Provided data
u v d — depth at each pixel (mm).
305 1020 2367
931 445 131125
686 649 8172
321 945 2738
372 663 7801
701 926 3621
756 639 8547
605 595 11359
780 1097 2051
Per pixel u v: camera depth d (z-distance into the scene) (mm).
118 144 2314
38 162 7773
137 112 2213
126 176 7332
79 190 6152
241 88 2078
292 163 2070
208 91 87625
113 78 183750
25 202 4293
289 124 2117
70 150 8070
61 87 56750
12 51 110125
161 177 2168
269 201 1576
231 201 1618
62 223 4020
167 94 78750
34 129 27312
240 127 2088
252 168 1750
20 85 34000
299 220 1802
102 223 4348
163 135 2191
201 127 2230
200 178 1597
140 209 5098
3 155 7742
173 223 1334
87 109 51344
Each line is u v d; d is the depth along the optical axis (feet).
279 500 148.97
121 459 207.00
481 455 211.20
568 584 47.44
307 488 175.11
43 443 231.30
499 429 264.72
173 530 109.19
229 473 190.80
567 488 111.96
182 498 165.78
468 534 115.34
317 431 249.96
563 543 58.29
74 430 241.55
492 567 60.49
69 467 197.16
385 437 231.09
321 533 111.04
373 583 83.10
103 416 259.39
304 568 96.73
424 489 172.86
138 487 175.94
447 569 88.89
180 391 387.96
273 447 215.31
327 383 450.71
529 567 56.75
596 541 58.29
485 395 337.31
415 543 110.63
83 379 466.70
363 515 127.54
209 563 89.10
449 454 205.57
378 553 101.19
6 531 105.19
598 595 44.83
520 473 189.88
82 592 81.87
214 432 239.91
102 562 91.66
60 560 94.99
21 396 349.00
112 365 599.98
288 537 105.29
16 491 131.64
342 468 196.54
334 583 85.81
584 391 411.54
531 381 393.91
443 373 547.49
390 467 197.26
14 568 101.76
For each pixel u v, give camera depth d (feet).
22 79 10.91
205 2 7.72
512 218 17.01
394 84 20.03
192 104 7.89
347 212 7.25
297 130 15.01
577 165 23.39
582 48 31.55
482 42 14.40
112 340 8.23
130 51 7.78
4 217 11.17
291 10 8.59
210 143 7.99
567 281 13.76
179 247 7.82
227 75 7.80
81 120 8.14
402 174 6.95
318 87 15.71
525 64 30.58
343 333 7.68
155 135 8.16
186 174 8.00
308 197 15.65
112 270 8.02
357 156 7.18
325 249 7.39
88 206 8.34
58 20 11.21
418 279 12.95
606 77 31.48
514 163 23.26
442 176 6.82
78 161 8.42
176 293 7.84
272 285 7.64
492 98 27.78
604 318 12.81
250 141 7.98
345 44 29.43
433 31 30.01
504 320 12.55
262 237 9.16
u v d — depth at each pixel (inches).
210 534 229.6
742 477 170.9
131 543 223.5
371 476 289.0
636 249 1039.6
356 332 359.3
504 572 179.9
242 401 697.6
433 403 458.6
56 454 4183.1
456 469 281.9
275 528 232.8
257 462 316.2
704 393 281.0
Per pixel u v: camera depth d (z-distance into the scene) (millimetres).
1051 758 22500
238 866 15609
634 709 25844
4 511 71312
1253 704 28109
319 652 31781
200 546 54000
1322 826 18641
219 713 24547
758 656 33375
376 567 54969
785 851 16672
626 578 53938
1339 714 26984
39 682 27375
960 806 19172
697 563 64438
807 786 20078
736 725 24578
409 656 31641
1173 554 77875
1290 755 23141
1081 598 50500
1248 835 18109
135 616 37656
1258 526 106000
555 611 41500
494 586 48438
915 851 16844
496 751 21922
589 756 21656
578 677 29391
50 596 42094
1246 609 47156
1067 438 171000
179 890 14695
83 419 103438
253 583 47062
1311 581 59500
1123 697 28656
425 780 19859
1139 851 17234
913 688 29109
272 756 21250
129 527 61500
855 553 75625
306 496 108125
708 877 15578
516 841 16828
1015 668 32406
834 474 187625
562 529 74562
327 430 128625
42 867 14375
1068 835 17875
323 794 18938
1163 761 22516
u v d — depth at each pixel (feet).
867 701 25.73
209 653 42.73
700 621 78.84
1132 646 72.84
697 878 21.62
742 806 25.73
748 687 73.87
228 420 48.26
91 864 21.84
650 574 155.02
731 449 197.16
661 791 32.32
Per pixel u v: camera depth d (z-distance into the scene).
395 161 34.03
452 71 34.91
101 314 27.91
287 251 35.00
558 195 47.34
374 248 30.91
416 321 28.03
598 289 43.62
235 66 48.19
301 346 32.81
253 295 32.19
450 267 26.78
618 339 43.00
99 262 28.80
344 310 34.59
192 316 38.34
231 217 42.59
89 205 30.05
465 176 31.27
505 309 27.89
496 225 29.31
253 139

Assignment
Go through the material line by line. Show each line that contains the string "camera".

Response to this task
Per pixel u v: camera depth d (z-distance into the scene) (mm).
For each pixel u v, give camera depth d (feet).
Per pixel u v: camera depth d (z-distance into the scene) (millimetres).
Per pixel u v: camera depth d (z-distance into the scene).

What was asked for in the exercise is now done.